Scientists are calling for “a new covenant” to be developed between the pharmaceutical industry and wider society to accelerate and incentivise the development of tailored treatments.

So claims a report from the Royal Pharmaceutical Society which highlights both the advances ahead as well as the limitations of current business and funding models. Jayne Lawrence, the RPS’ chief scientist, notes that “we are living in an incredibly exciting age, where the human genome is being decoded and scientists are examining how we can cure diseases rather than just offer symptomatic relief”.

However, she argues that the market is not set up to incentivise new types of medicines, noting that the crisis in antimicrobial resistance is in part due to the lack of new classes of antibiotics. The latter “can cure infections in weeks, so the volume of sales of drugs is low. This doesn’t allow the tens or even hundreds of millions required for R&D to be recouped”, Prof Lawrence notes.
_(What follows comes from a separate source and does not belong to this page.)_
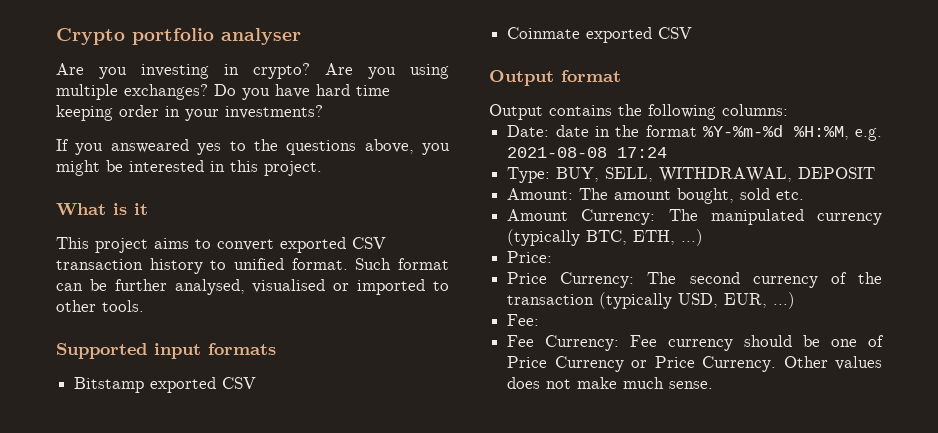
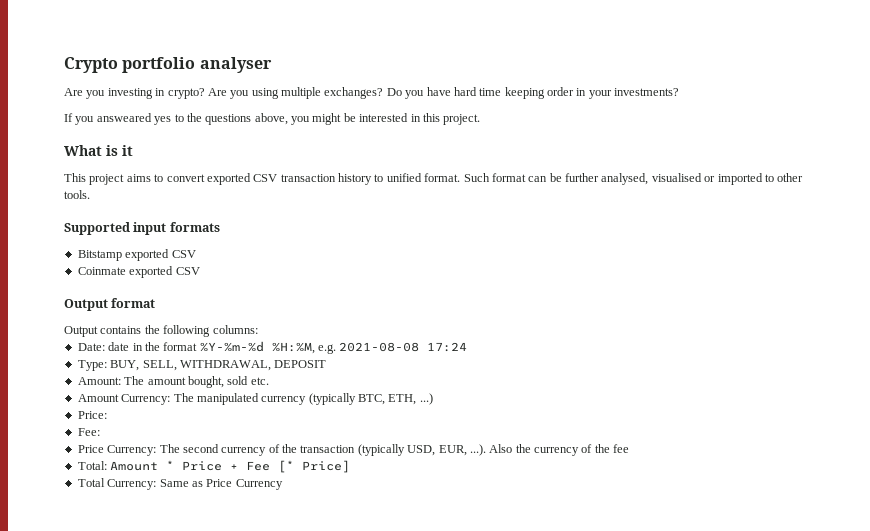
(553, 257) none -> [77,428,100,436] // Fee:
[773,292,796,309] [507,314,540,326] [507,335,884,351] [507,356,882,372] [507,377,714,389] ...) // Fee: // Fee Currency: Fee currency should be one of Price Currency or Price Currency. Other values does not make much sense. -> [469,444,630,456] [77,460,351,473] [77,478,283,490] ...). Also the currency of the fee // Total: Amount * Price + Fee [* Price] // Total Currency: Same as Price Currency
She went on to say that “we need the NHS to be able to cope with funding treatments which have a high initial cost but may not require a lifetime of use by patients. Unless we find a way to develop treatments that cure illnesses in months, rather than treat symptoms for years, we will not see the breakthroughs that both scientists and patients want.”

Richard Bergstrom, director-general of the European Federation of Pharmaceutical Industries and Associations, added that “there is a lot of excitement in my industry about all the targeted medicines that are in the pipeline. However, there is also concern that the regulatory requirements and way forward for developing new drugs are not clear”.

He argued that “we need the regulators to move with the science and update their guidelines as our understanding of disease changes. We have a duty to deliver the new science to patients as quickly as possible [and] both regulators and organisations that pay for drugs need to come together and jointly consider what evidence should be developed”.